> **Your task**
In the records below, take the line with "thumb ip: (214, 564)" and all lines after it, and copy them exactly, pictures excluded.
——
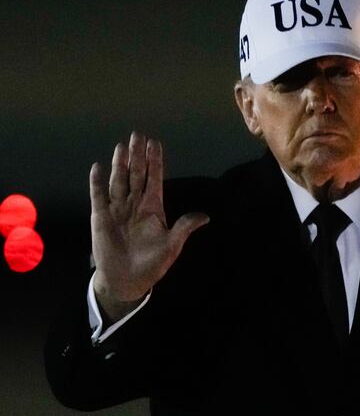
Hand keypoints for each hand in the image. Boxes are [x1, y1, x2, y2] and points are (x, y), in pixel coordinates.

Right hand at [90, 132, 209, 321]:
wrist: (127, 280)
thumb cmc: (152, 263)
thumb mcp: (172, 245)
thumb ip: (184, 228)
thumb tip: (205, 217)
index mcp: (153, 208)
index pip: (154, 179)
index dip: (155, 161)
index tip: (155, 143)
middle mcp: (135, 204)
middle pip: (136, 174)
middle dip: (138, 155)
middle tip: (138, 135)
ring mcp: (117, 209)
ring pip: (119, 181)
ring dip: (120, 164)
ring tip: (122, 146)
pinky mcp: (101, 218)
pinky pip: (99, 196)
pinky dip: (97, 182)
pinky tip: (98, 167)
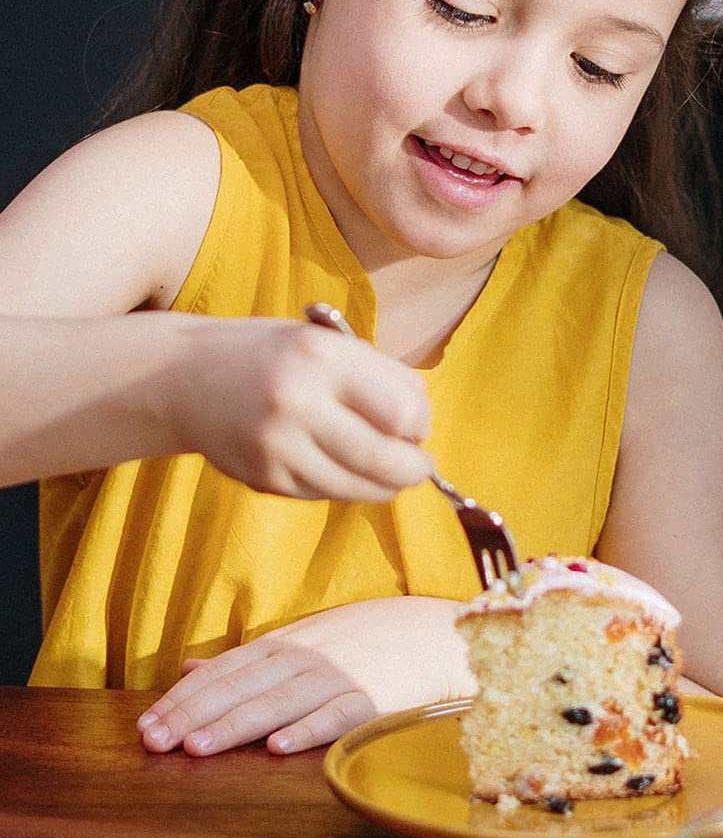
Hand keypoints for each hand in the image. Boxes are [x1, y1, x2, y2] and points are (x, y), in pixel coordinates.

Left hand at [136, 597, 474, 755]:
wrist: (436, 632)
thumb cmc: (365, 638)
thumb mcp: (304, 636)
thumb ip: (246, 656)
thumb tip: (188, 666)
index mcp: (287, 642)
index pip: (226, 668)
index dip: (185, 696)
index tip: (147, 725)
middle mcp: (308, 655)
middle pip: (244, 685)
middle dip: (195, 713)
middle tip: (155, 742)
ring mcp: (340, 674)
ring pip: (280, 700)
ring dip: (238, 722)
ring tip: (198, 747)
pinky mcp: (373, 697)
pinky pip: (338, 714)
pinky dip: (309, 729)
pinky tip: (280, 748)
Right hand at [166, 317, 432, 500]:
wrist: (186, 378)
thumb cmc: (277, 355)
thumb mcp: (331, 343)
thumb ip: (383, 377)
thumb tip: (422, 425)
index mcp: (323, 358)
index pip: (401, 411)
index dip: (421, 425)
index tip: (417, 425)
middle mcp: (298, 402)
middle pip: (383, 459)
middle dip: (414, 469)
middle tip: (420, 466)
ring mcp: (277, 447)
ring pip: (356, 486)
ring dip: (384, 485)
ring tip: (390, 472)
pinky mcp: (263, 479)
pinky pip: (324, 493)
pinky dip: (346, 487)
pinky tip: (345, 470)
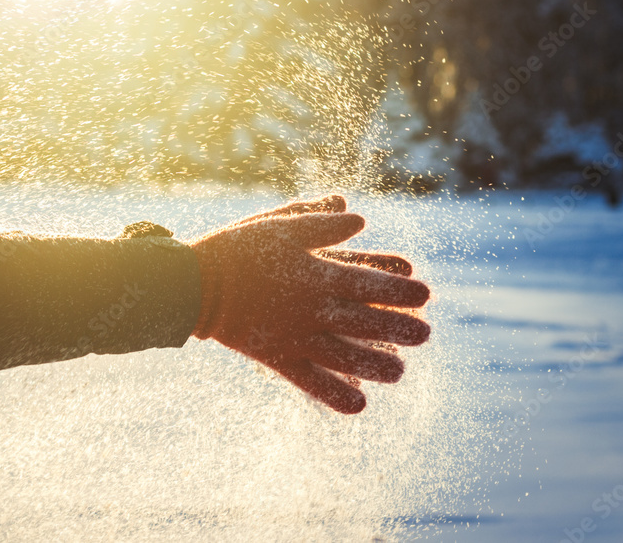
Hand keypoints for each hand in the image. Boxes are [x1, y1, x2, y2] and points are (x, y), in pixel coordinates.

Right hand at [190, 196, 430, 413]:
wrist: (196, 284)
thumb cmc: (238, 248)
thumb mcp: (280, 225)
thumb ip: (320, 222)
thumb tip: (357, 216)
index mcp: (314, 273)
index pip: (369, 282)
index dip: (401, 289)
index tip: (426, 295)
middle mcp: (311, 308)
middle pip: (365, 321)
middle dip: (399, 328)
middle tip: (425, 335)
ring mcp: (295, 336)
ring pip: (345, 355)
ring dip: (375, 364)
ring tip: (399, 371)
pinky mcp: (277, 357)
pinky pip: (309, 381)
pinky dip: (334, 395)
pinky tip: (359, 405)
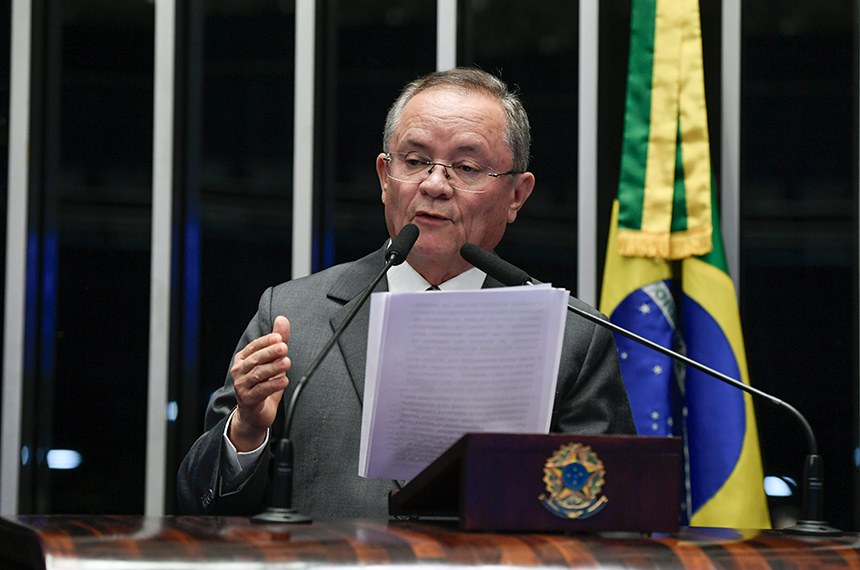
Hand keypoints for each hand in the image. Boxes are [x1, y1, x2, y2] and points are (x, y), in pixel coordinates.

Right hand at [228, 316, 290, 450]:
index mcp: (243, 359)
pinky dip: (273, 385)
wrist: (254, 414)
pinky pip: (261, 391)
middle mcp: (239, 371)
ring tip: (287, 363)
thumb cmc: (263, 385)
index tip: (280, 337)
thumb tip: (282, 319)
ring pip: (258, 374)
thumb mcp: (272, 362)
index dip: (266, 341)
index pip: (254, 347)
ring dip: (273, 368)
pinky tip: (284, 380)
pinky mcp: (248, 400)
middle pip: (255, 360)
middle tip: (284, 347)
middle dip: (270, 353)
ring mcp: (242, 386)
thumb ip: (277, 342)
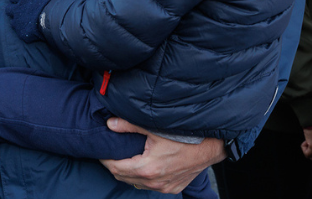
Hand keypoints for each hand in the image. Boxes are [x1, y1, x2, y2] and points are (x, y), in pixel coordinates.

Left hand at [6, 0, 60, 42]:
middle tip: (25, 12)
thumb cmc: (55, 4)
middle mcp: (18, 10)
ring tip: (31, 23)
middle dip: (15, 10)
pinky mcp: (22, 34)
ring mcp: (19, 23)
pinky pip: (20, 32)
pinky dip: (25, 31)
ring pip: (13, 22)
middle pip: (8, 9)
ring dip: (19, 21)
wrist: (58, 21)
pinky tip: (34, 31)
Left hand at [98, 118, 224, 193]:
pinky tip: (140, 166)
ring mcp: (164, 187)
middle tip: (109, 153)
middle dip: (114, 166)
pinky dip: (141, 178)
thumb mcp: (154, 128)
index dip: (105, 159)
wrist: (210, 147)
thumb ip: (129, 125)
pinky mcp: (172, 188)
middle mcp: (155, 182)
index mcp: (148, 168)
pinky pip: (150, 186)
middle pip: (124, 177)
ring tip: (122, 158)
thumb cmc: (184, 137)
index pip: (116, 168)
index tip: (101, 150)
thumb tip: (110, 123)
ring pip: (136, 184)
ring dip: (127, 173)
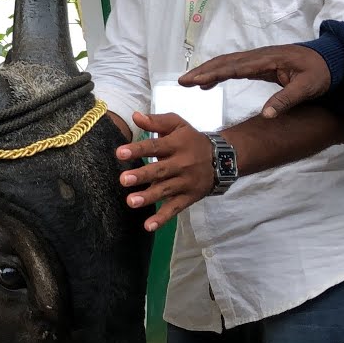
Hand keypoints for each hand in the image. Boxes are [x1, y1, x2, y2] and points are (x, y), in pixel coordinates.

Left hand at [115, 112, 214, 231]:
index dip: (138, 149)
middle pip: (160, 170)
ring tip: (131, 202)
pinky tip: (148, 226)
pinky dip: (162, 218)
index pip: (155, 146)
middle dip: (142, 175)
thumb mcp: (178, 125)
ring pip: (166, 190)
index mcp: (177, 144)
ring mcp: (185, 182)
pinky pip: (175, 208)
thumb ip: (156, 122)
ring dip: (148, 197)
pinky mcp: (189, 197)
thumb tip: (135, 116)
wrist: (224, 158)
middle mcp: (181, 164)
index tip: (119, 153)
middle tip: (123, 179)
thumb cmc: (191, 140)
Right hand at [178, 44, 330, 117]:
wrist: (331, 59)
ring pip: (226, 63)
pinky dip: (217, 73)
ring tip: (188, 83)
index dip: (212, 74)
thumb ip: (286, 100)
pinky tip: (208, 84)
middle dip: (202, 71)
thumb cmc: (320, 72)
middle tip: (182, 82)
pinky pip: (233, 67)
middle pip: (224, 62)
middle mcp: (258, 57)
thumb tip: (266, 116)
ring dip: (206, 71)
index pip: (234, 67)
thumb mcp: (308, 88)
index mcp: (268, 60)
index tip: (193, 81)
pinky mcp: (258, 64)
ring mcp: (257, 59)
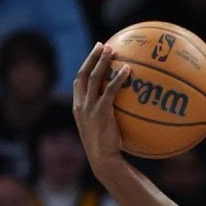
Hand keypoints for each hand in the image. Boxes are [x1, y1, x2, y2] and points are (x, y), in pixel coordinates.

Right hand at [72, 42, 131, 168]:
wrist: (103, 160)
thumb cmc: (107, 149)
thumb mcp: (102, 131)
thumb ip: (107, 117)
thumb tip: (125, 110)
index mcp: (78, 108)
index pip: (78, 82)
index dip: (85, 67)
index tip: (95, 55)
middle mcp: (80, 105)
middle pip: (83, 74)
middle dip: (92, 57)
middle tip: (102, 45)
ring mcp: (89, 108)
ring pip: (93, 78)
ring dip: (101, 61)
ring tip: (111, 49)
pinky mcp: (100, 112)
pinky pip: (109, 90)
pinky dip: (117, 78)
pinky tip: (128, 70)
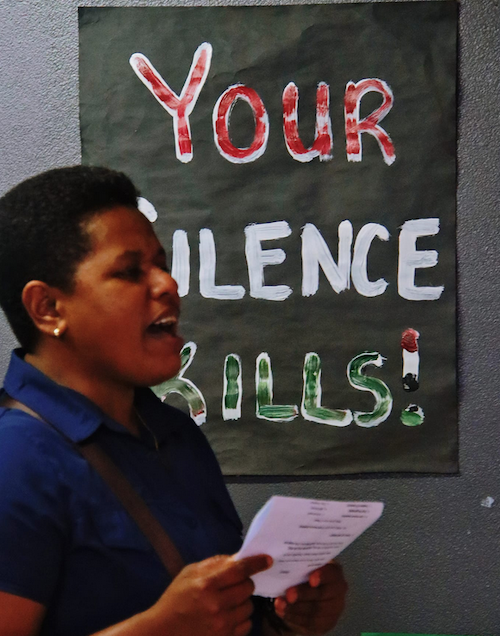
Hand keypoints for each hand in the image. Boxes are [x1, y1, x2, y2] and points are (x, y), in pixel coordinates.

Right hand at [149, 553, 271, 635]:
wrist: (163, 631)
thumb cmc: (176, 598)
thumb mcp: (190, 573)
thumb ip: (214, 564)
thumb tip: (237, 558)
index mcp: (206, 584)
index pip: (239, 570)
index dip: (256, 563)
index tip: (267, 560)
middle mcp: (216, 604)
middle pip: (248, 588)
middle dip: (245, 582)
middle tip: (235, 584)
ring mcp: (222, 624)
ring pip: (249, 607)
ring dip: (243, 601)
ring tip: (229, 601)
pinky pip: (246, 624)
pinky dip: (241, 618)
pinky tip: (229, 615)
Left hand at [273, 561, 346, 634]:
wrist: (306, 596)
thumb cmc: (304, 575)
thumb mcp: (301, 565)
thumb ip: (291, 560)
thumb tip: (270, 559)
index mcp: (333, 571)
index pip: (332, 572)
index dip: (323, 575)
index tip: (311, 579)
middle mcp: (337, 590)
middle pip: (322, 594)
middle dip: (303, 594)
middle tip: (289, 594)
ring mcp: (333, 609)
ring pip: (314, 610)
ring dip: (295, 608)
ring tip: (280, 603)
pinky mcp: (324, 624)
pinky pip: (309, 622)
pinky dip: (293, 617)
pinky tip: (282, 611)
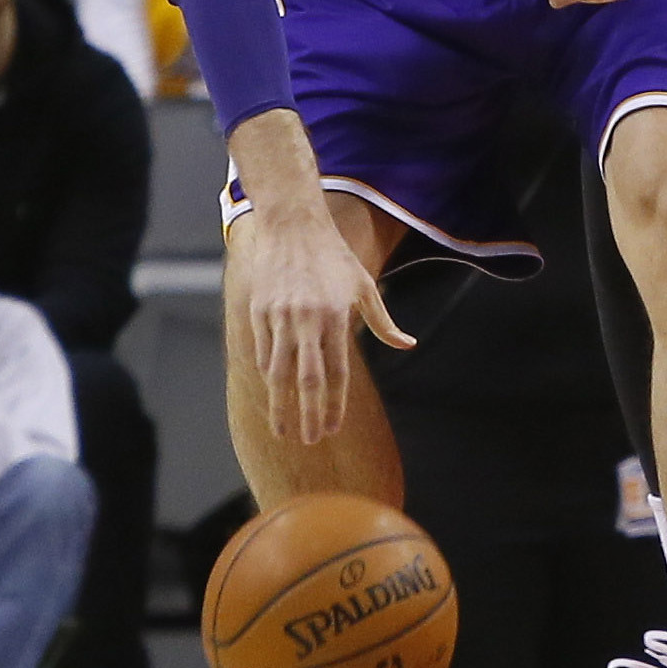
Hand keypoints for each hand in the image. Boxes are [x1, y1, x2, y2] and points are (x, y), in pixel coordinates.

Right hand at [231, 207, 412, 443]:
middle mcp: (306, 320)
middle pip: (306, 379)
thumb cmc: (334, 258)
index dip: (334, 404)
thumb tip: (408, 345)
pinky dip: (269, 374)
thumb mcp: (365, 286)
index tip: (333, 429)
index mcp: (335, 317)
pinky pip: (263, 351)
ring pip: (277, 371)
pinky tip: (274, 390)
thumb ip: (383, 322)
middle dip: (307, 414)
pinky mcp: (258, 311)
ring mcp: (279, 316)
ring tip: (282, 428)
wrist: (293, 226)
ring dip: (279, 403)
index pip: (337, 372)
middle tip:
——
> **Response for this exercise**
thumb ip: (214, 564)
thumb tip: (237, 558)
index mcp: (206, 584)
index pip: (239, 570)
index dip: (256, 563)
index tip: (267, 560)
middle mcp: (216, 604)
middle pip: (248, 588)
middle dip: (245, 582)
middle tip: (235, 584)
ring mcp: (222, 624)
ring pip: (249, 607)
ring dip: (243, 601)
ring tip: (229, 601)
pinky pip: (246, 624)
pinky dip: (241, 618)
pinky tip: (229, 615)
Left hand at [273, 561, 346, 634]:
wrist: (306, 596)
thumb cmc: (304, 575)
thumb mcp: (301, 565)
thumb ip: (291, 560)
thumb tip: (270, 559)
index mcp: (333, 571)
index pip: (332, 572)
index dip: (323, 575)
index tip: (311, 579)
middle mcp: (337, 590)
middle pip: (322, 594)
middle dip: (303, 594)
middle tip: (289, 594)
ring mcp: (333, 609)
ring pip: (314, 610)
ring dip: (295, 608)
ring tip: (280, 603)
pinky mcp: (324, 624)
pinky pip: (309, 622)
pinky dip: (293, 617)
pinky tip: (282, 611)
Hand keypoints for each hand in the image. Boxes are [x1, y1, x2, y2] and points are (x, y), in pixel coordinates.

Right hand at [231, 207, 412, 443]:
middle mcp: (306, 320)
middle pip: (306, 379)
thumb cmc: (334, 258)
index dip: (334, 404)
thumb tip: (408, 345)
pinky dip: (269, 374)
thumb mcp: (365, 286)
index tip: (333, 429)
index mcp: (335, 317)
pinky pip: (263, 351)
ring pip: (277, 371)
pinky tip: (274, 390)
thumb ip: (383, 322)
middle dip: (307, 414)
pinky mcp: (258, 311)
ring mcp: (279, 316)
ring tip: (282, 428)
wrist: (293, 226)
ring dip: (279, 403)
index pip: (337, 372)
middle tip:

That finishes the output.